Adam Ingram, Children’s Minister welcomed the report and talked of the importance of ‘love, play and bedtime stories’. That’s refreshing language to hear a politician talk, but it does underline the diminishing of the vocabulary of much of public life.

This brings me to my reservations about some of the language used in the report – talking of ‘driving change’ and ‘delivering a common sense consensus’. This is the management speak of modern politics which has sucked the life force and passion out of democracy.

Deacon is rightly impatient about how we do policy, but then seems to invoke institutional thinking talking of ‘reducing and rationalising the policy landscape’ and ‘a devolution dependency culture’. It is not ‘rationalising the policy landscape’ which needs to most happen – although we do need a household decluttering – but even more fundamentally how we do policy and nurture ideas and change.

The phrase ‘devolution dependency culture’ puts the responsibility for the state of Scotland on those outside formal politics. All these interest groups and bodies want and expect change to be delivered by the Parliament and politicians.

What this doesn’t reflect is the continuous cycle of all this. The devolution era politicians saw politics and change as about them and putting themselves centrestage, not acknowledging that there were other ways of imagining change. There is in truth an entitlement culture on both sides of the equation which needs to be challenged.

We do need to reflect on the wider world this report is launched into. On the same day Celtic and Rangers thugs – some of them extremely well-paid – showed what little insight they have into their pathetic self-destructive behaviour. Large parts of Scotland – the media, politicians, business – collude in this ghastly, depressing world.

This brings us back to a subject Deacon talks about: namely the role of men in bringing up children. What do we do to encourage men to dare to love, care, empathise and connect more, and be different? And how do we challenge the neanderthals in parts of our society?

We have to develop a learning culture which allows people to try, fail and succeed in public life – to allow us to support children and families better.

Deacon has in this report started a national debate which is long overdue and she has

helpfully shown that many of the things we currently do are barely adequate. This is a help, an opening and a start, but it does feel a little late in the day – given the decade of the devolution public spending bonanza.

We have begun to challenge the comforting stories we have all grown up with which told us that Scotland was this land of inclusiveness, warmth and welcoming – and which has turned out for too many of our citizens to be a land of make believe.

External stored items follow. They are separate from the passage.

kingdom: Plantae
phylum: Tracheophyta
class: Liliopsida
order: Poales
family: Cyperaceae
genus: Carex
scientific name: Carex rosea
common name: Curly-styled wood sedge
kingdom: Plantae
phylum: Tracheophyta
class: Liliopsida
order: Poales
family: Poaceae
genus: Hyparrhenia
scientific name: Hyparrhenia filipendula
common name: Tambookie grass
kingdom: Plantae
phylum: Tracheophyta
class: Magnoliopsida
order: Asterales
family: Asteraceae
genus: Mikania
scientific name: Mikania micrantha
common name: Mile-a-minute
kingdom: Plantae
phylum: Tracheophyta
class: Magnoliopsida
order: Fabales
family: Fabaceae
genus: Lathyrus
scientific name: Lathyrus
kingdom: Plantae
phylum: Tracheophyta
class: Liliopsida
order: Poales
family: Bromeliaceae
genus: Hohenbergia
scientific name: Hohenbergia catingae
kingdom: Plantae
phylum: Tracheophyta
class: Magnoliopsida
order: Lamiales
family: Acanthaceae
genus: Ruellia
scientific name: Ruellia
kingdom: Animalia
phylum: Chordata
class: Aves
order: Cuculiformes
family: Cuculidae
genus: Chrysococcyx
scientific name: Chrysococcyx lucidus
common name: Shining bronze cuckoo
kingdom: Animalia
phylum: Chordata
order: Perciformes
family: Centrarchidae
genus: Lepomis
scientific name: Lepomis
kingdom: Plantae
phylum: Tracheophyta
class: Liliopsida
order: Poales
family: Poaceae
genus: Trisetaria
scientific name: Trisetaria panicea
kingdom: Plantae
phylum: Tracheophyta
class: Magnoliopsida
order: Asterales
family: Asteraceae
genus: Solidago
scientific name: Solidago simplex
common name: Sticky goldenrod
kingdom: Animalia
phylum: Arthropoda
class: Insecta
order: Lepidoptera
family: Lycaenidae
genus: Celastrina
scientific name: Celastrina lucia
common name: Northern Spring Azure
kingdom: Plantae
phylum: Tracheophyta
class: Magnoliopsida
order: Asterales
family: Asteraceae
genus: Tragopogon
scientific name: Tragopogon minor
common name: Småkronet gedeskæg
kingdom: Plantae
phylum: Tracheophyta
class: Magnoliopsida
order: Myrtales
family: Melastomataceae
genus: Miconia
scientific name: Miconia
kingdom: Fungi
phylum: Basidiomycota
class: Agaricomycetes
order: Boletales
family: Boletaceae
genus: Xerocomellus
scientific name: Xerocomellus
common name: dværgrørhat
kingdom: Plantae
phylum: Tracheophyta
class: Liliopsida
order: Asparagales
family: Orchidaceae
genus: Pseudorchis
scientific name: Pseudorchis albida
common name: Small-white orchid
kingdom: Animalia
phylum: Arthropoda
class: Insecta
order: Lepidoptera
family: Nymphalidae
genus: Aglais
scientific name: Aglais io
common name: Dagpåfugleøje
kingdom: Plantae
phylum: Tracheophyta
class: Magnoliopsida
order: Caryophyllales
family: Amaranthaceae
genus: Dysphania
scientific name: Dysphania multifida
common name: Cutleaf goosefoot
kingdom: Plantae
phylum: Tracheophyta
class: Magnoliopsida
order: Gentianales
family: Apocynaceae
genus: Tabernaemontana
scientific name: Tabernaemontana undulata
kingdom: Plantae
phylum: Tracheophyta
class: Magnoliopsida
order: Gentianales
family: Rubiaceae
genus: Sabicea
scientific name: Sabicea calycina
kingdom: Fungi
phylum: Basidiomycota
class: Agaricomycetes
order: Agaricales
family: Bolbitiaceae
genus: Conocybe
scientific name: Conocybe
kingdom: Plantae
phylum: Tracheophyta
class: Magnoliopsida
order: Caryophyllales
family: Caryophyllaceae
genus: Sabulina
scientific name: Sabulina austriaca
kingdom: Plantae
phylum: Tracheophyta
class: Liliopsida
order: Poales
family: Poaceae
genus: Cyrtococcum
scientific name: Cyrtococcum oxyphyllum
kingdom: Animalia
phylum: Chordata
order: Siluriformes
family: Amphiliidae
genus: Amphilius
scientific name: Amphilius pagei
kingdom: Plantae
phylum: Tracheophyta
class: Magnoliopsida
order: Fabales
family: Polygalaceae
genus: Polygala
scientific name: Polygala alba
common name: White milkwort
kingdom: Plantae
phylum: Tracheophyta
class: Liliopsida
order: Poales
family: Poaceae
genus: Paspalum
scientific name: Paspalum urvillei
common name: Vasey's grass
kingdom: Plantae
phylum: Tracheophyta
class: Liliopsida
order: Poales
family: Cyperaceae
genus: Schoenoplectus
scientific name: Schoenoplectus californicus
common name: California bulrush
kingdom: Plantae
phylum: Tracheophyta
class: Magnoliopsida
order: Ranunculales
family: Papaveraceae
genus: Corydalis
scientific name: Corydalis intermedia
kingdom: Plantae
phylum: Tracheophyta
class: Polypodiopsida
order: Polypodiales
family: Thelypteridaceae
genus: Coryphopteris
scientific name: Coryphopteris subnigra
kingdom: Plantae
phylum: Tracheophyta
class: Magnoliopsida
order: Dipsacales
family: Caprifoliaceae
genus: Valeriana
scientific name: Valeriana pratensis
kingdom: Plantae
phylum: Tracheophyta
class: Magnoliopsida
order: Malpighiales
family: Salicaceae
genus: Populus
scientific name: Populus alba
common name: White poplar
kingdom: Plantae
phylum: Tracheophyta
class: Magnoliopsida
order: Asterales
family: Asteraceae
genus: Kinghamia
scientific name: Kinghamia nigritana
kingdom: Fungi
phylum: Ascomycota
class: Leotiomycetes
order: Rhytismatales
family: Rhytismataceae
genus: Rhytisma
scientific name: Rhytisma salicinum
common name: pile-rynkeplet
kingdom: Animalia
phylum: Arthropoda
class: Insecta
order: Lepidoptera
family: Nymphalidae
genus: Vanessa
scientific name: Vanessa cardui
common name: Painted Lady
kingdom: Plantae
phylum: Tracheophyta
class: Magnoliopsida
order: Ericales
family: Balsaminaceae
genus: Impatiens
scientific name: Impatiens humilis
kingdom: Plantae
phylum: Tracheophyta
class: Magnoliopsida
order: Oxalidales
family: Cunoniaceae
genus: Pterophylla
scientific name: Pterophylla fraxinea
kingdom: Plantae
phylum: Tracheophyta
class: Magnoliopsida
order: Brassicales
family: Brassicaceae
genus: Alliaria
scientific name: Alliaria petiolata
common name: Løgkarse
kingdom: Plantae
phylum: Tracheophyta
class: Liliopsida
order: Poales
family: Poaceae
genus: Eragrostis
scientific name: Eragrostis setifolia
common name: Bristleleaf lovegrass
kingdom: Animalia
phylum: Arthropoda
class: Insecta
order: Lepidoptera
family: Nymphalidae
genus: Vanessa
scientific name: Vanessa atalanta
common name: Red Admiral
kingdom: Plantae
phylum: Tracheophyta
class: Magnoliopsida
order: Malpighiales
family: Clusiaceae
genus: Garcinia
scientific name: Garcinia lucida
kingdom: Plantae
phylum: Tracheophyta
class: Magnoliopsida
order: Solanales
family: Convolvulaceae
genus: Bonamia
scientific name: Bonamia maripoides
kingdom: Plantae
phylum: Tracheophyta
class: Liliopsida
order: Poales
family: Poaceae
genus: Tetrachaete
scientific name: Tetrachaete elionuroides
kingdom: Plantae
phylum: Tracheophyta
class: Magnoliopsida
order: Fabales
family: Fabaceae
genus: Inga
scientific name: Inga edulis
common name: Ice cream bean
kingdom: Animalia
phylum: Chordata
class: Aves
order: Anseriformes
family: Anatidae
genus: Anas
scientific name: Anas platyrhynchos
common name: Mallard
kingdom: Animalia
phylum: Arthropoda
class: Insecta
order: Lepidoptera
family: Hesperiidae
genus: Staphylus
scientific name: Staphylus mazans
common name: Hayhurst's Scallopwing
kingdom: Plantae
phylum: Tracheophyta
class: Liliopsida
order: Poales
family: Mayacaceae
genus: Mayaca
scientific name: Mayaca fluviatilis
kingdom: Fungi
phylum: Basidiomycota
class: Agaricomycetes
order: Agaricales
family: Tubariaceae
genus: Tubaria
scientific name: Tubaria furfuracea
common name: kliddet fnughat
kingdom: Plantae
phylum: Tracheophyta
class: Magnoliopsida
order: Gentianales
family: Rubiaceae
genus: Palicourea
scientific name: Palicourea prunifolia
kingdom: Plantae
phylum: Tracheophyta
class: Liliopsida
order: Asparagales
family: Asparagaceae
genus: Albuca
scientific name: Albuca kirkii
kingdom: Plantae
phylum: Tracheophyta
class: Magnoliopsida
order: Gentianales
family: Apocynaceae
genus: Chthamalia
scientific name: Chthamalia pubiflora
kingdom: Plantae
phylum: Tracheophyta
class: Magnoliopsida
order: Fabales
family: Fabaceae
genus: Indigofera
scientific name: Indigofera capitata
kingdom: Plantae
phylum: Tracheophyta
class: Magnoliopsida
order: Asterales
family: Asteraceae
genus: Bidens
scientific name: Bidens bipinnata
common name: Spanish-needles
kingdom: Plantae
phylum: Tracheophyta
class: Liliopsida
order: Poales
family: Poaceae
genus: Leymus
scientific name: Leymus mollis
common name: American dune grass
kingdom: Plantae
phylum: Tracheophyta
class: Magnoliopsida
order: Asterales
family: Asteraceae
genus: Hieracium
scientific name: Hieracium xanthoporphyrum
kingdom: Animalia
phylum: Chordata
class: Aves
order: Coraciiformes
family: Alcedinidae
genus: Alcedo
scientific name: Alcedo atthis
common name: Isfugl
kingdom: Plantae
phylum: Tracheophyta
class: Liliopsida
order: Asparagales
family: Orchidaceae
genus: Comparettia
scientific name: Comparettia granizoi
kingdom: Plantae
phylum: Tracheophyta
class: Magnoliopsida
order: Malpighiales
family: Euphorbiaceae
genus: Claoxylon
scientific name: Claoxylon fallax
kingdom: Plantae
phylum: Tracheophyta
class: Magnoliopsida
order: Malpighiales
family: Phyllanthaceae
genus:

Where the Deacon report succeeds is in mapping the inadequacies of existing practice and making specific recommendations. Where it is most lacking in is the big picture and proposing a ‘common sense consensus’ as the solution. Isn’t that exactly what we have had in Scotland for as long as we can remember, and a huge part of the problem?

We need to change the conversation and philosophy of modern Scotland. Large parts of the civil service and institutional life don’t understand that they are part of the problem and a roadblock to change. That requires supporting things beyond this report: experimentation, nurturing independent spaces and voices, and engaging in deliberative discussion and dialogue. The devolution decade hasn’t aided any of this.

When we talk about change we need to change institutional Scotland, its practices and values. Instead when they talk of wider change they are talking the language of ‘electing a new people’; we need to challenge that basic conceit and arrogance.